Suzanne Zukin, PhD, Principal Investigator
Kirsty Sawicka, PhD, Postdoctoral Fellow (2011)
Sho Fujisawa, PhD, FRAXA Postdoctoral Fellow
Yukihiro Takayasu, PhD, FRAXA Postdoctoral Fellow (2006)

FRAXA Awards:

by Kirsty Sawicka, 5/1/2011

Neurons form vast interconnected networks that are essential for brain function. They are connected via synapses that allow signals to pass from one neuron to the next. Synaptic plasticity is the modulation of connections between neurons in response to synaptic transmission, including both decreases and increases in synaptic strength, and is fundamental to learning and memory.

Activation of metabotropic glutamate receptors (mGluRs) triggers modifications in synaptic strength and structure by rapid stimulation of protein synthesis at synaptic sites. It is well established that mGluR signalling is dysregulated in Fragile X and therapeutic interventions to correct this aberrant signalling have shown promising results. Research in our laboratory focuses on signalling pathways downstream of mGluRs that are causally related to impaired synaptic plasticity and cognition. We have shown that mTOR, a critical regulator of protein synthesis downstream of mGluRs, is overactivated in Fragile X mice and may account for aberrant synaptic plasticity. We further showed that PIKE (PI3K enhancer), an identified target of FMRP and key player that links mGluRs to mTOR, is elevated in Fragile X mice.

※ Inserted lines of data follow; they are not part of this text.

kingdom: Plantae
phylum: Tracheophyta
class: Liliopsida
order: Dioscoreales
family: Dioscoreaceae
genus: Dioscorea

The goal of the proposed study is to establish whether PIKE represents a potential therapeutic target for the treatment of Fragile X. We hope that by restoring PIKE expression to normal levels in Fragile X mice, we will be able to correct aberrant signalling, protein synthesis and synaptic plasticity. We will use two complementary genetic strategies to manipulate PIKE expression, acute knockdown of PIKE by injection of lentiviral shRNA directly into the brain of live animals and transgenic mice in which the PIKE gene is knocked out. If successful, these experiments will establish PIKE as a novel therapeutic target for the treatment of Fragile X syndrome and open doors for the development of new drug molecules.

by Michael Tranfaglia, FRAXA, 4/2/2007

The long-term goal of this research is to elucidate the molecular mechanisms underlying regulated AMPA recptor trafficking in dendrites under physiological and pathological (fragile X) conditions. Our hypothesis is that cognitive impairments in Fragile X result from dysregulation of messenger RNA localization and local protein synthesis. We will use a combination of molecular, biochemical and imaging techniques to examine activity-dependent and developmental regulation of mGluR-dependent trafficking of AMPA receptor mRNAs in dendrites and targeting to synaptic sites in neurons from wild-type and Fmr1 KO mice. An important goal is to identify possible alterations in AMPAR mRNA trafficking in the fragile X mouse. In addition, we will identify signaling pathways involved in regulation of dendritic targeting of AMPAR mRNAs and local protein synthesis and examine their possible dysregulation in KO mice. A focus will be on the PI3-kinase, CREB and mTOR signaling cascades known to be downstream of group I mGluR activation and important to local protein synthesis. Understanding the mechanisms underlying abnrmalities of mGluR-dependent synaptic plasticity could help in the development of novel therapeutic strategies to ameliorate cognitive deficits in Fragile X Syndrome.

by Suzanne Zukin, 3/6/2006

Regulated mRNA trafficking and local protein synthesis play central roles in synaptic remodeling and plasticity. By spatially restricting gene expression within microdomains, local protein synthesis endows neurons with the capacity to autonomously regulate their structure and function.

We recently found that AMPAR mRNAs are targeted to synapses and that mGluR activation promotes targeting of AMPAR mRNAs to synaptic sites. The goal of this project is to determine if dysregulation of mRNA localization and local protein synthesis impairs synaptic transmission, using the Fragile X mouse model. We will use a combination of molecular biological and live-cell imaging techniques to examine precisely how stimulating mGluRs affects AMPA receptor mRNA targeting to synaptic sites and local synthesis of AMPA receptor protein in dendrites.

Understanding the mechanisms underlying dysregulation of mGluR-dependent synaptic plasticity could help in the development of novel therapeutic strategies to ameliorate cognitive deficits in Fragile X Syndrome.